Девушка Петрова, кстати, была гораздо более уверена в силах Петрова, чем его отец, как только она узнала, что Петров балуется рисованием, она сразу же заказала свой портрет. Первый портрет она забраковала и сказала, что нисколько не похоже, но домой его все же отнесла. Мать девушки, встреченная через несколько дней после этого, сказала, что Петров очень хорошо рисует и дочь просто как живая. Она так и сказала: «Как живая». Во втором портрете девушки Петров чуть увеличил ее глаза, чуть уменьшил рот – и девушка была в восторге. «А обнаженную натуру ты рисуешь?» – спросила она. Если бы они не спали уже до этого, Петров, возможно, и смутился бы, но переспали они уже на третьем свидании, когда речи о рисовании Петрова даже не шло, а шло еще только обсуждение фильмов, которые они посмотрели за всю свою жизнь и сравнивали, что им понравилось, а что нет.

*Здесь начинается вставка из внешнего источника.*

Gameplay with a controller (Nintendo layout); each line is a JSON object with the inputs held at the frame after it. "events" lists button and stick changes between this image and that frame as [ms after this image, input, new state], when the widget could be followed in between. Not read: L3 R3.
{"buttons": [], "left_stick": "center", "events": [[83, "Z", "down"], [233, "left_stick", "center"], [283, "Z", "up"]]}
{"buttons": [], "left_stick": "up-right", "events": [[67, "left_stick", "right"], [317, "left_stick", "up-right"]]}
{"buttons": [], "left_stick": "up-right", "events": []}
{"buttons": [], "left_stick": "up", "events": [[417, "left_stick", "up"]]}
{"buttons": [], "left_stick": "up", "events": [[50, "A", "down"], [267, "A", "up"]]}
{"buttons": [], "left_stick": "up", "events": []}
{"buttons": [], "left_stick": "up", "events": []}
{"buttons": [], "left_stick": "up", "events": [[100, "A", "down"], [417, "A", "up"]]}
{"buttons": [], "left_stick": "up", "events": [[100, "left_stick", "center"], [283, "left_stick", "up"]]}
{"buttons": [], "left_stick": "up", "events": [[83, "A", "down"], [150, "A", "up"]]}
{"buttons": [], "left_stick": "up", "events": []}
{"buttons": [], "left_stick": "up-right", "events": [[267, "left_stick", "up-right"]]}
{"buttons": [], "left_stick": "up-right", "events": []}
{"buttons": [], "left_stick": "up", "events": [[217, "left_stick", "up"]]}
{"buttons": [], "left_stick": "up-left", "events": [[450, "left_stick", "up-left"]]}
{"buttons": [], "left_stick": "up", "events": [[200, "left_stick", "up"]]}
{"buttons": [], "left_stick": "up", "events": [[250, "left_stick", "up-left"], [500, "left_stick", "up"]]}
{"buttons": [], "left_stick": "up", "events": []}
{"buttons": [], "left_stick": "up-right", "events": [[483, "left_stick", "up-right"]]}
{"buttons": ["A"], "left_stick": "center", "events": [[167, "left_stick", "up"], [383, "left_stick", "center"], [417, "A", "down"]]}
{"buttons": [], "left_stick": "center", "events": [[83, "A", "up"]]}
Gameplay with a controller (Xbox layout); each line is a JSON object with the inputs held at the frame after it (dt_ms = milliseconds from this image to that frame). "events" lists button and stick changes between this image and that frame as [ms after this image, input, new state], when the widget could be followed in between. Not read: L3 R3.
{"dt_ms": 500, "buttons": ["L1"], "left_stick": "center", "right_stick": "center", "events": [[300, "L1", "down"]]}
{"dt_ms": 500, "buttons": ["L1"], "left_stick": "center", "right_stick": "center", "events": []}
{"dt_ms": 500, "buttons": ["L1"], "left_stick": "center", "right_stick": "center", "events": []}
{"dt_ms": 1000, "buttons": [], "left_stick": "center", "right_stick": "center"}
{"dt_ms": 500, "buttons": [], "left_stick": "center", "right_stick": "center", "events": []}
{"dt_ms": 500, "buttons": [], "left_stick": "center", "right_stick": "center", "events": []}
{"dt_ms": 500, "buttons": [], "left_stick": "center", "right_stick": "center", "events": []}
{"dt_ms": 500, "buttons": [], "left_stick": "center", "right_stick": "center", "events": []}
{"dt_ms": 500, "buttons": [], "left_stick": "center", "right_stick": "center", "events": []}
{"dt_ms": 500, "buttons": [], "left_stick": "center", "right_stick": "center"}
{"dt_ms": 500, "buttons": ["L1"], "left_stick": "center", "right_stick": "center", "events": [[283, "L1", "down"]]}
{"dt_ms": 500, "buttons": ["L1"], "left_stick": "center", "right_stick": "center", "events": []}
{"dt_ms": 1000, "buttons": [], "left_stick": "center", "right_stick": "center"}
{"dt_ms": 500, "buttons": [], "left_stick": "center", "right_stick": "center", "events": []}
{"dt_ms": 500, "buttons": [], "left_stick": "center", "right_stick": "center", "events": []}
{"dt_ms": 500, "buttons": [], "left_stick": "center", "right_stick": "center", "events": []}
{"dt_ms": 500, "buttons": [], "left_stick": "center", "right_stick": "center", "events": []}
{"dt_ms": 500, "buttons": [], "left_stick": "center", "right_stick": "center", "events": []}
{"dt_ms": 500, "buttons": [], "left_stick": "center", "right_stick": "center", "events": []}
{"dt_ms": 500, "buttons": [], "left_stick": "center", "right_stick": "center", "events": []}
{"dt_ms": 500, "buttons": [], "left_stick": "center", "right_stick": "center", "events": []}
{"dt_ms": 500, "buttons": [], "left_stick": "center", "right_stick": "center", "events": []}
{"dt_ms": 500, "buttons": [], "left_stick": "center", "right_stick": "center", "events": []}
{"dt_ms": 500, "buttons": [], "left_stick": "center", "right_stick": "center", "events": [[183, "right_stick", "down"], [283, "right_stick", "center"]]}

Девушка была не ахти какая умная и книг не читала в принципе никаких, кроме любовных романов в бумажной обложке, да и те читала только потому, что их покупала ее мать (а ее отец покупал русские детективы), но вот словосочетание «обнаженная натура» как-то естественно легло ей на язык, хотя она могла спросить проще и грубее. Петрову понравилось, что она именно так подобрала слова, но рисовать ее голую отказался – все равно она хотела не свой портрет, а чтобы ее голову пририсовали к некоему совершенному туловищу, да еще чтобы все это располагалось на фоне какого-нибудь богатого интерьера или автомобиля, а на руках и ногах были брильянты и замысловатые татуировки. (У нее, кстати, была одна татуировка – языки пламени вокруг пупка, и если бы ее мать об этом узнала, то устроила бы скандал и, может, даже потаскала бы дочь за волосы.)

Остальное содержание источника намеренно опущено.